START SUPPLIED DATA

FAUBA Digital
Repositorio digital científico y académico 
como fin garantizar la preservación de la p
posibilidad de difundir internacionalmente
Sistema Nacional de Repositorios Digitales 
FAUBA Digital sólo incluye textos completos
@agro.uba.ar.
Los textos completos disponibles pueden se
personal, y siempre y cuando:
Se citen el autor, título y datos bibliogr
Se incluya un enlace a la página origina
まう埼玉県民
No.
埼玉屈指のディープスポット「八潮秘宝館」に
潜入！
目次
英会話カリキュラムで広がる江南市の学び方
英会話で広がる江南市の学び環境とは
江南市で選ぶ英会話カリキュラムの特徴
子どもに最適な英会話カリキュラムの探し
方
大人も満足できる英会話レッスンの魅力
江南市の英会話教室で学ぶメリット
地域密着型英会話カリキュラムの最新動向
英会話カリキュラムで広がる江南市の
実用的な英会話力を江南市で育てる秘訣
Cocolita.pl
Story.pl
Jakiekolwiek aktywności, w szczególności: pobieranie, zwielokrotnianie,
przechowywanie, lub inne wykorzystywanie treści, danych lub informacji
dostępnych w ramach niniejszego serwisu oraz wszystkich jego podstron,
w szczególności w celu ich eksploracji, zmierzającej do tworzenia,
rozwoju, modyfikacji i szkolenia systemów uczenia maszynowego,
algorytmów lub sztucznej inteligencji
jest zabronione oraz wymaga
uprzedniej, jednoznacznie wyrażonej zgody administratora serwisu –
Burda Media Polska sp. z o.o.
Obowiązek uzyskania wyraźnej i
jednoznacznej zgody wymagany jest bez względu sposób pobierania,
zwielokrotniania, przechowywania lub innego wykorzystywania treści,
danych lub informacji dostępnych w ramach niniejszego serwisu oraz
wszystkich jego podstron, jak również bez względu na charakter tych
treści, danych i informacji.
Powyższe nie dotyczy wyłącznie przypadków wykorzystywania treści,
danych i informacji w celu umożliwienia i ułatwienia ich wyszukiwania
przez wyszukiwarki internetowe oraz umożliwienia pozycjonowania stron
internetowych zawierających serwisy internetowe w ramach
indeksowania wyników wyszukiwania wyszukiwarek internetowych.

END SUPPLIED DATA

| WORK INSTRUCTIONS |
A word-for-word transcription of the material is required.

| TASK OUTPUT |
FAUBA Digital
Repositorio digital científico y académico 
como fin garantizar la preservación de la p
posibilidad de difundir internacionalmente
Sistema Nacional de Repositorios Digitales 
FAUBA Digital sólo incluye textos completos
@agro.uba.ar.
Los textos completos disponibles pueden se
personal, y siempre y cuando:
Se citen el autor, título y datos bibliogr
Se incluya un enlace a la página origina
まう埼玉県民
No.
埼玉屈指のディープスポット「八潮秘宝館」に
潜入！
目次
英会話カリキュラムで広がる江南市の学び方
英会話で広がる江南市の学び環境とは
江南市で選ぶ英会話カリキュラムの特徴
子どもに最適な英会話カリキュラムの探し
方
大人も満足できる英会話レッスンの魅力
江南市の英会話教室で学ぶメリット
地域密着型英会話カリキュラムの最新動向
英会話カリキュラムで広がる江南市の
実用的な英会話力を江南市で育てる秘訣
Cocolita.pl
Story.pl
Jakiekolwiek aktywności, w szczególności: pobieranie, zwielokrotnianie,
przechowywanie, lub inne wykorzystywanie treści, danych lub informacji
dostępnych w ramach niniejszego serwisu oraz wszystkich jego podstron,
w szczególności w celu ich eksploracji, zmierzającej do tworzenia,
rozwoju, modyfikacji i szkolenia systemów uczenia maszynowego,
algorytmów lub sztucznej inteligencji
jest zabronione oraz wymaga
uprzedniej, jednoznacznie wyrażonej zgody administratora serwisu –
Burda Media Polska sp. z o.o.
Obowiązek uzyskania wyraźnej i
jednoznacznej zgody wymagany jest bez względu sposób pobierania,
zwielokrotniania, przechowywania lub innego wykorzystywania treści,
danych lub informacji dostępnych w ramach niniejszego serwisu oraz
wszystkich jego podstron, jak również bez względu na charakter tych
treści, danych i informacji.
Powyższe nie dotyczy wyłącznie przypadków wykorzystywania treści,
danych i informacji w celu umożliwienia i ułatwienia ich wyszukiwania
przez wyszukiwarki internetowe oraz umożliwienia pozycjonowania stron
internetowych zawierających serwisy internetowe w ramach
indeksowania wyników wyszukiwania wyszukiwarek internetowych.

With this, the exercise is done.